The type of saturated fats we eat can affect our risk of a heart attack, according to a study published in the International Journal of Cardiology.
The type of saturated fats we eat can affect our risk of a heart attack, according to a study published in the International Journal of Cardiology. People whose diets contain relatively little palmitic and stearic acid – saturated fats composed of 16 or more carbon atoms (longer-chain saturated fats) that are typically found in meats – and eat plant-based proteins instead have decreased chances of myocardial infarction. Moreover, individuals who eat more saturated fats with 14 or fewer carbon atoms (shorter-chain saturated fats) that are typically found in dairy products have lower risk of myocardial infarction.

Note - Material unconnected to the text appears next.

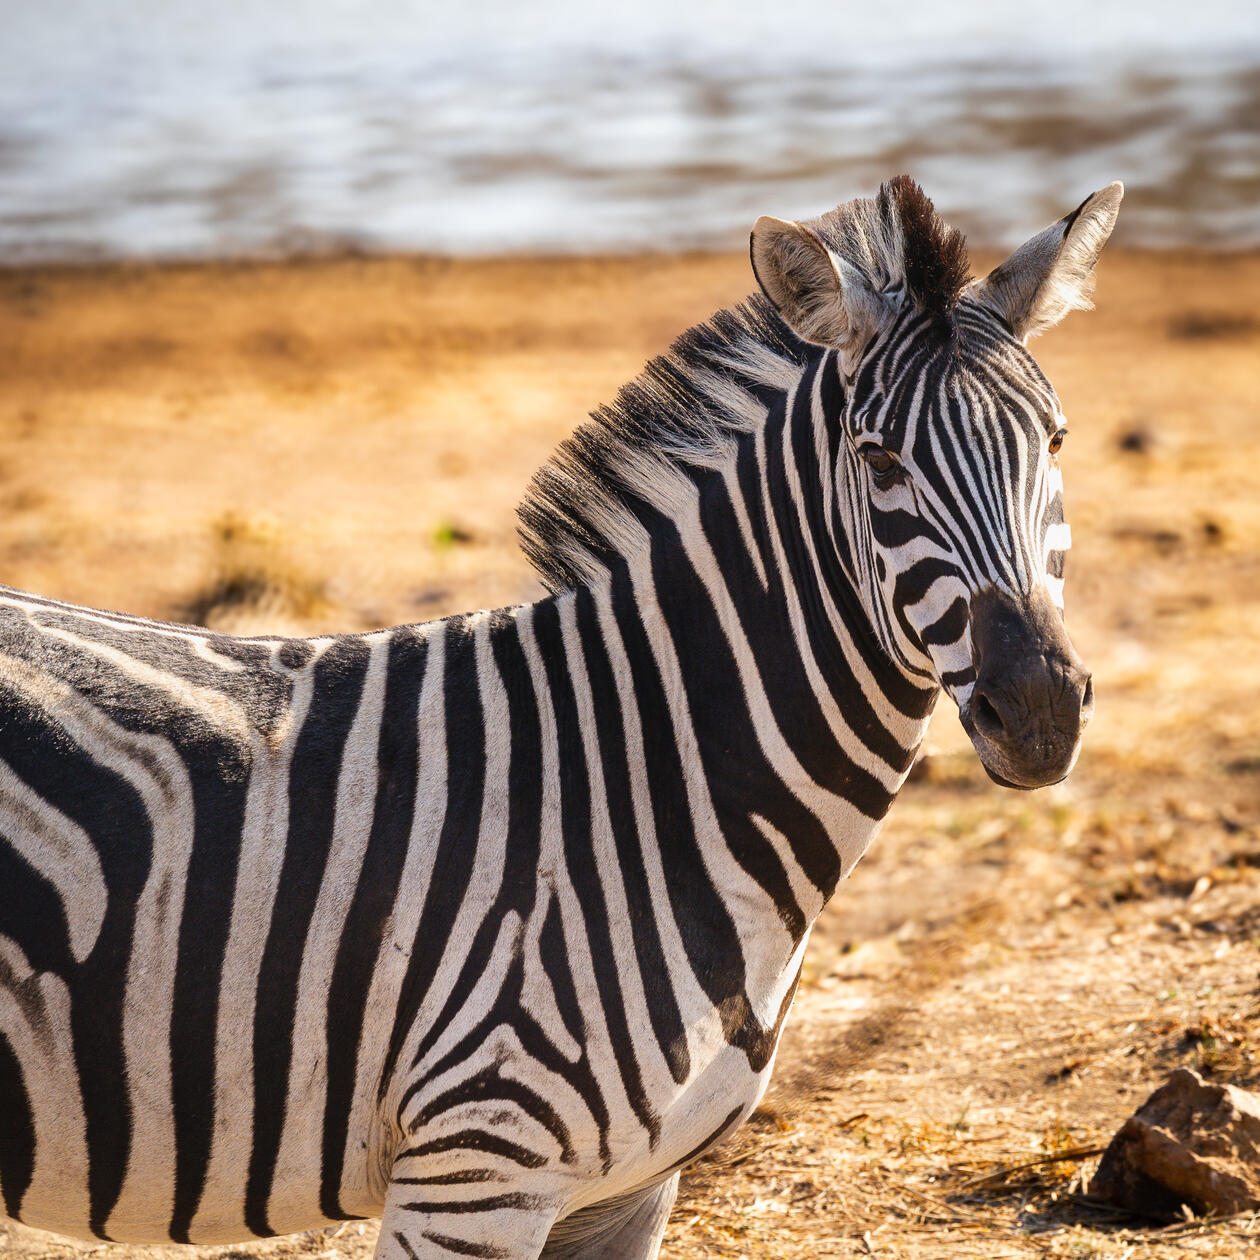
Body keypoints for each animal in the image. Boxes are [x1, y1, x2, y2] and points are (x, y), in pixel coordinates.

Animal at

“Our analysis of the diets of large groups of individuals in two countries over time shows that the type of saturated fats we consume could affect our cardiovascular heath,” explained lead investigator Ivonne Sluijs, PhD, Julius Center for Health Sciences and Primary Care, University Medical Center Utrecht, Utrecht University, Utrecht, Netherlands.
The study investigated whether saturated fats with chains varying in length from 4 to 18 carbon atoms are associated with the risk of developing a myocardial infarction. Data from approximately 75,000 people in the UK and Denmark were analyzed. Of these two groups, nearly 3,500 people experienced myocardial infarction in the period between the study’s initial outreach and follow-up 13 years later (in Denmark) and 18 years later (in the UK).

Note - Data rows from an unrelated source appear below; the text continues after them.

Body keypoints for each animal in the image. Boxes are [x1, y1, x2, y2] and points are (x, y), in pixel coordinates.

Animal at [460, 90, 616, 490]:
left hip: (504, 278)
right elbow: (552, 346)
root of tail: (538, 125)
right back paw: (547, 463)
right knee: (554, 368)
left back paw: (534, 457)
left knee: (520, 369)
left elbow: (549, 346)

“We found that eating relatively little of the longer chained saturated fatty acids and consuming plant-based proteins instead was associated with a lowered risk. Substitution of those saturated fats with other energy sources such as carbohydrates did not affect the risk to develop myocardial infarction,” said Dr. Sluijs. Although diets vary by nationality and other factors, the most frequently consumed saturated fat is palmitic acid, with 16 carbon atoms, followed by stearic acid, with 18 carbon atoms, both of which are found in meat products. Consumption of saturated fats that have shorter carbon atom chains and are present in dairy products is less prevalent.